▶ Task details:
What you give back should be exactly the lines from the one with "Given: 3 pictures" through the end of the data, without the pictures.

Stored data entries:
⟨

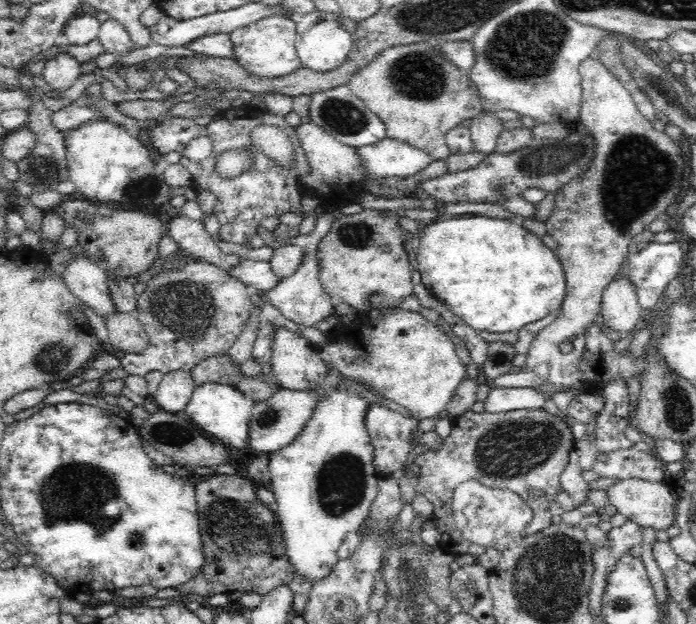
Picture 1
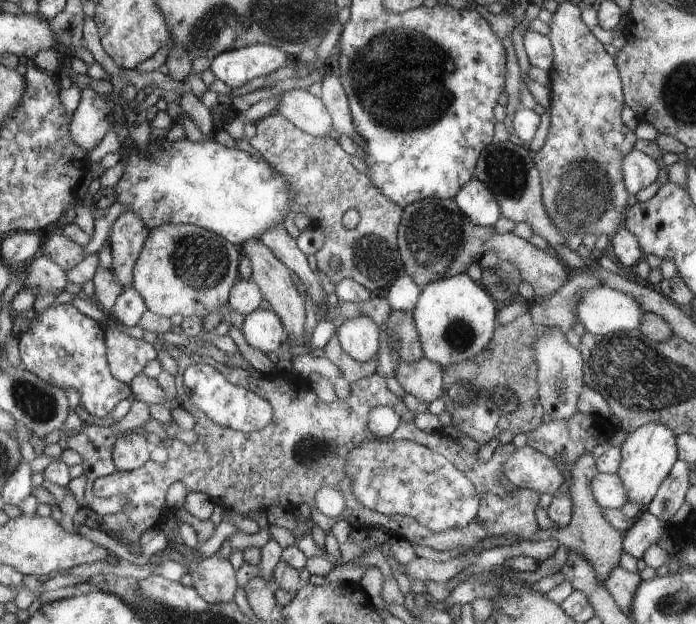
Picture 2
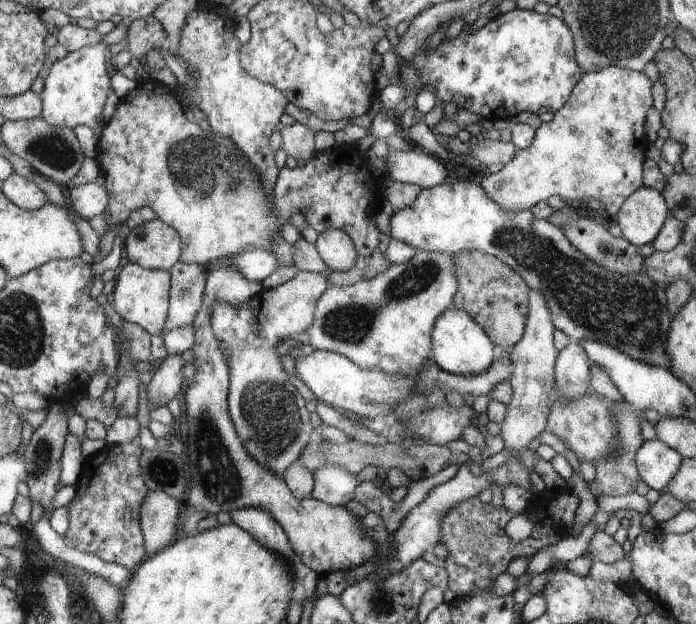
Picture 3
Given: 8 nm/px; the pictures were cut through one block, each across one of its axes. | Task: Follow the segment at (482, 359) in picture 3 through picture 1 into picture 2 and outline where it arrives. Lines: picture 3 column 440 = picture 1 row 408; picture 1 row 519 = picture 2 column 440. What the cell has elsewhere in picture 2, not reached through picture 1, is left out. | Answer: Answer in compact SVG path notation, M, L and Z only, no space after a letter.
M467 273L446 277L428 284L419 294L412 318L422 344L424 357L448 368L472 359L489 346L496 326L496 304L488 290Z

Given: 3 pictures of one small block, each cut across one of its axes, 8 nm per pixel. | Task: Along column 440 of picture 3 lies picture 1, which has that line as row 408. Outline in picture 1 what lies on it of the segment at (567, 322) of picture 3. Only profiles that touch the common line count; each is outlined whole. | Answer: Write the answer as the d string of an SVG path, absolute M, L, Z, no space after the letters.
M209 382L206 385L197 386L193 391L192 398L184 411L201 429L214 440L226 447L244 449L248 448L250 440L250 422L253 401L247 398L236 387L229 384Z

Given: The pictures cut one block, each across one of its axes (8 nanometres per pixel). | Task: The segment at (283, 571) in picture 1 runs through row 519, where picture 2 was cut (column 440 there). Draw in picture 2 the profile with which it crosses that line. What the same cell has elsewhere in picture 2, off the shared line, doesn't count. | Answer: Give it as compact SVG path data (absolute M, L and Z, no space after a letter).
M419 199L404 208L398 227L401 260L405 261L404 274L410 275L416 286L423 289L428 284L446 277L466 273L470 264L480 261L490 252L496 253L500 262L510 262L518 268L522 280L528 282L539 300L550 297L568 282L569 267L554 252L544 252L514 232L500 233L496 228L476 225L464 216L454 199Z

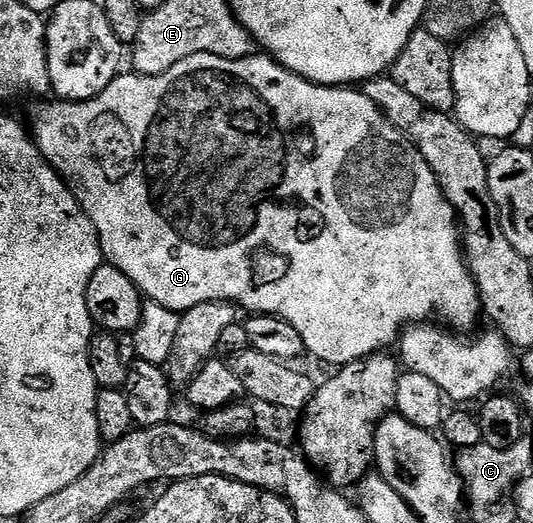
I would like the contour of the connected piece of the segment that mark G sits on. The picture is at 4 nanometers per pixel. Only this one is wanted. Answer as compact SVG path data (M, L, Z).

⟩

▶ Solution for this problem:
Given: 3 pictures of one small block, each cut across one of its axes, 8 nm per pixel. | Task: Along column 440 of picture 3 lies picture 1, which has that line as row 408. Outline in picture 1 what lies on it of the segment at (567, 322) of picture 3. Only profiles that touch the common line count; each is outlined whole. | Answer: Write the answer as the d string of an SVG path, absolute M, L, Z, no space after the letters.
M209 382L206 385L197 386L193 391L192 398L184 411L201 429L214 440L226 447L244 449L248 448L250 440L250 422L253 401L247 398L236 387L229 384Z

Given: The pictures cut one block, each across one of its axes (8 nanometres per pixel). | Task: The segment at (283, 571) in picture 1 runs through row 519, where picture 2 was cut (column 440 there). Draw in picture 2 the profile with which it crosses that line. What the same cell has elsewhere in picture 2, off the shared line, doesn't count. | Answer: Give it as compact SVG path data (absolute M, L and Z, no space after a letter).
M419 199L404 208L398 227L401 260L405 261L404 274L410 275L416 286L423 289L428 284L446 277L466 273L470 264L480 261L490 252L496 253L500 262L510 262L518 268L522 280L528 282L539 300L550 297L568 282L569 267L554 252L544 252L514 232L500 233L496 228L476 225L464 216L454 199Z

I would like the contour of the connected piece of the segment that mark G sits on. The picture is at 4 nanometers per pixel. Only this one is wanted. Answer as compact SVG path data (M, L, Z).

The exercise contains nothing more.